--- EXERCISE INPUTS Enclosed Below ---
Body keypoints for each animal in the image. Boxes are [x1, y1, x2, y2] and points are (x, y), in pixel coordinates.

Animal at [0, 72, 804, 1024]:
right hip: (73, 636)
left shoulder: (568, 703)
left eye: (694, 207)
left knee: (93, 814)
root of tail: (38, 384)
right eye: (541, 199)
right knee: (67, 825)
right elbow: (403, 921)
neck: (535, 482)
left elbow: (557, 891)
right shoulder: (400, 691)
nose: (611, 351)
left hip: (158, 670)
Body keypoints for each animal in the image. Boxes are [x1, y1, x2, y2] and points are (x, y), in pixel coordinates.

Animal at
--- End of Enclosed EXERCISE INPUTS ---
--- EXERCISE INPUTS Enclosed Below ---
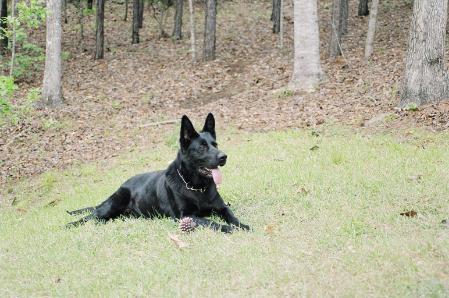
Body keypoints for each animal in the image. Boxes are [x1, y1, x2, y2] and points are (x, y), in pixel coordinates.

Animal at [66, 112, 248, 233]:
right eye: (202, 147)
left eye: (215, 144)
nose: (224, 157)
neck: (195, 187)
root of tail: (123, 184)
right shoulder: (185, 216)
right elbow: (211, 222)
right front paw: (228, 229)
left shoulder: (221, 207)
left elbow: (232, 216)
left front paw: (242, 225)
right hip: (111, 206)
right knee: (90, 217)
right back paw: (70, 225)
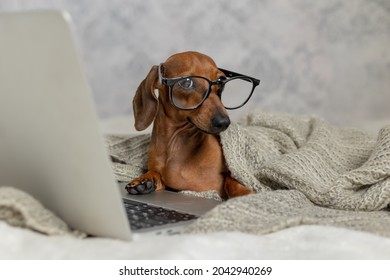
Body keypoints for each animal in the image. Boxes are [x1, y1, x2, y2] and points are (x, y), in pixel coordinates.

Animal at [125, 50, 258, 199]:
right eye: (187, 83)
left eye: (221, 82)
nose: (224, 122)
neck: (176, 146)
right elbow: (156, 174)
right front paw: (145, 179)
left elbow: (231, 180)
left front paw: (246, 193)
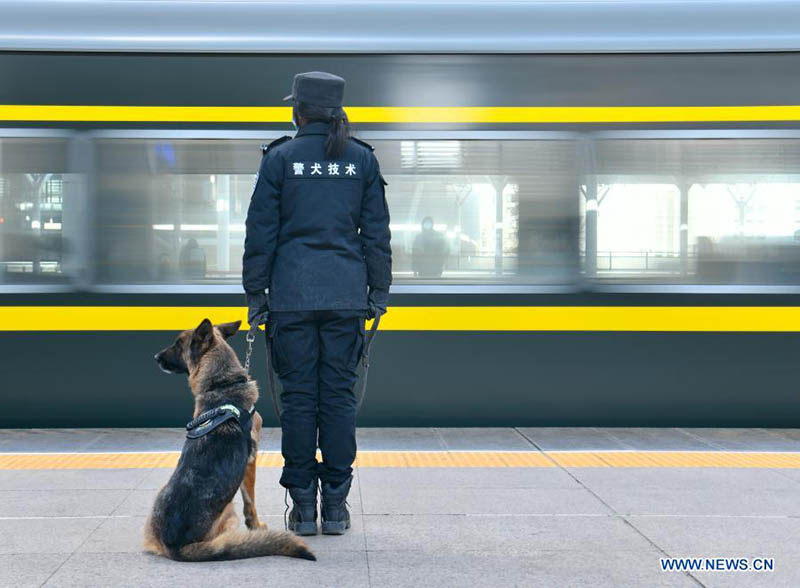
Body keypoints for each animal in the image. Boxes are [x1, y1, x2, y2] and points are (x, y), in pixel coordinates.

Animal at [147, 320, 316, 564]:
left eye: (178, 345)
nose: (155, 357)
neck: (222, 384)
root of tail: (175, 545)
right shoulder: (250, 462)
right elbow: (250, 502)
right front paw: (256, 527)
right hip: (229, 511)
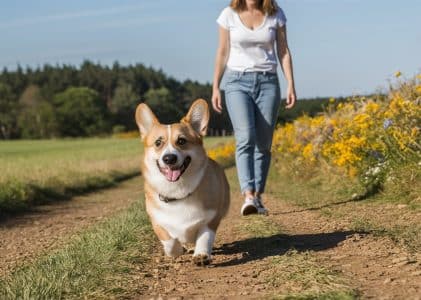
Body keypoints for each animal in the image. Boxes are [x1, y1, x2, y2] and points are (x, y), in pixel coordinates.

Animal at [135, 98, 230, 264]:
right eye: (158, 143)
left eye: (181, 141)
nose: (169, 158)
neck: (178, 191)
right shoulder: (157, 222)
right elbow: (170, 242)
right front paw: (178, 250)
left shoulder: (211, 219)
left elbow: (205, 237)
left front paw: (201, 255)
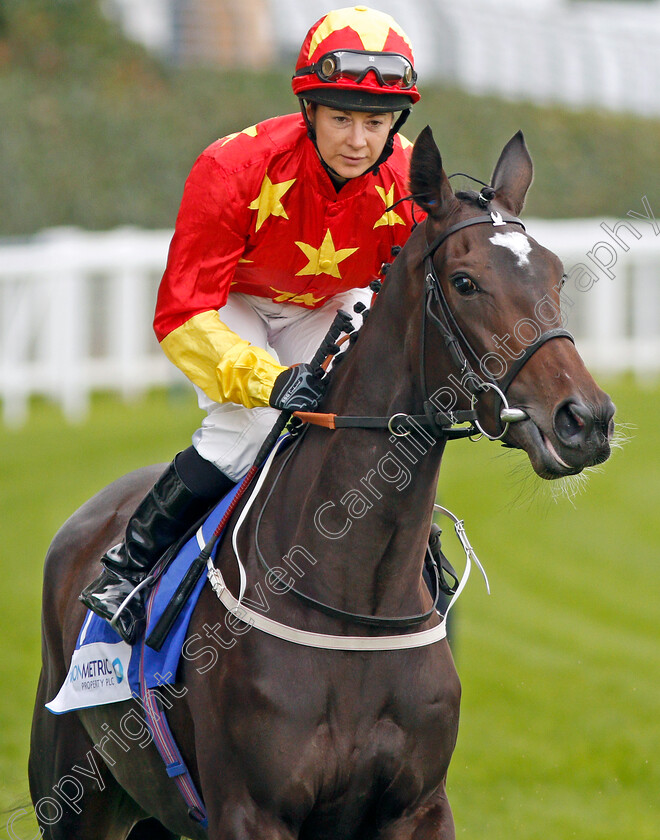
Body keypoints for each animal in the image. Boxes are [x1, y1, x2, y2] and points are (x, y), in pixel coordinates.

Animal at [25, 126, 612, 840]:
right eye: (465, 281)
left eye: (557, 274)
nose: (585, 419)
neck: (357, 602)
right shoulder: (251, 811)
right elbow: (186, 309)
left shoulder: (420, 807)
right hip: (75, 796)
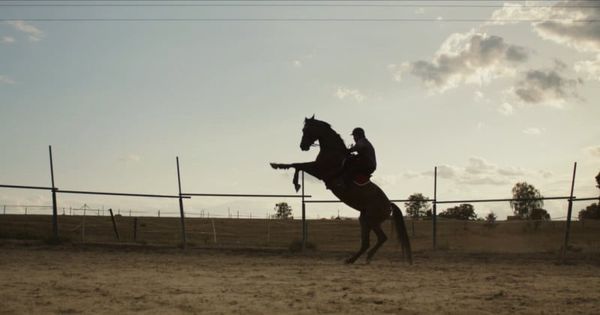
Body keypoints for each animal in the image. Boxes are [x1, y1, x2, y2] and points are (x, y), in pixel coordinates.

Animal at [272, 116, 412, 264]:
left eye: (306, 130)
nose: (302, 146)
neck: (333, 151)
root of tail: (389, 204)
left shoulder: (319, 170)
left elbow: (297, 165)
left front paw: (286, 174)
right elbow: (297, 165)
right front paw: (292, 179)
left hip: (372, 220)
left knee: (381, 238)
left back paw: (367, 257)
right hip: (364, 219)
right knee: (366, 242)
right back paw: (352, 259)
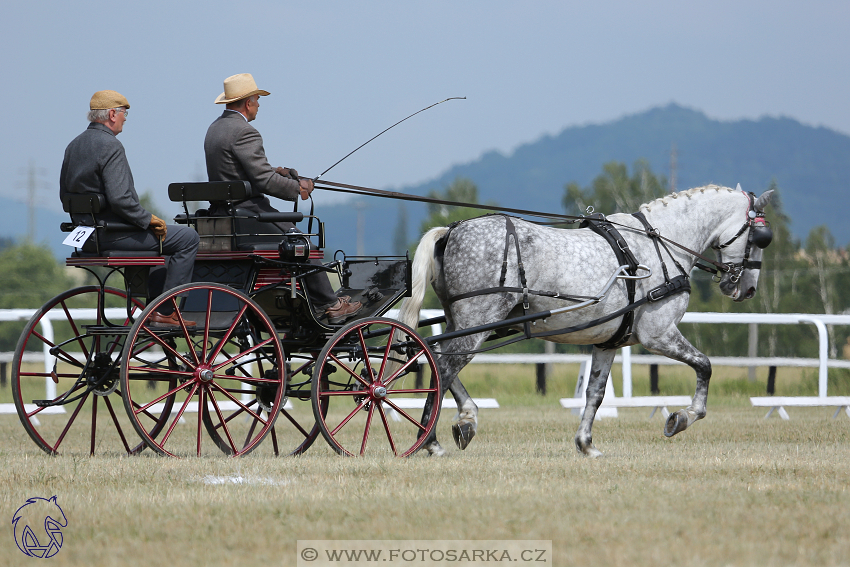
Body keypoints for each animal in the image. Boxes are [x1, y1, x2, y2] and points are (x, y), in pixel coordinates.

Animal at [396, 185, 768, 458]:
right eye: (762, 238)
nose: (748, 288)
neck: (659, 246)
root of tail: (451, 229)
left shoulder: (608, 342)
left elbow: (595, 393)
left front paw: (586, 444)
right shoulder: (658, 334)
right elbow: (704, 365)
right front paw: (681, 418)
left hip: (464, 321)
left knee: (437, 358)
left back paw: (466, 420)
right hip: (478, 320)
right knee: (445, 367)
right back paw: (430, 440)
--- End of Enclosed EXERCISE INPUTS ---
* [PROBLEM TO WORK ON]:
From the material above, output only the span of lines that starts at the one containing "right knee: (366, 242)" and finishes at the one containing "right back paw: (430, 440)", word for word and free of pictures.

* [TASK RESULT]:
right knee: (366, 242)
right back paw: (352, 259)
Body keypoints for each animal in the image. Boxes are [x1, y1, x2, y2] and points are (x, y), in pixel coordinates.

Animal at [396, 185, 768, 458]:
right eye: (762, 238)
nose: (748, 288)
neck: (659, 246)
root of tail: (451, 229)
left shoulder: (608, 342)
left elbow: (595, 393)
left front paw: (586, 444)
right shoulder: (658, 334)
right elbow: (704, 365)
right front paw: (681, 418)
left hip: (464, 321)
left knee: (437, 358)
left back paw: (466, 420)
right hip: (478, 320)
right knee: (445, 367)
right back paw: (430, 440)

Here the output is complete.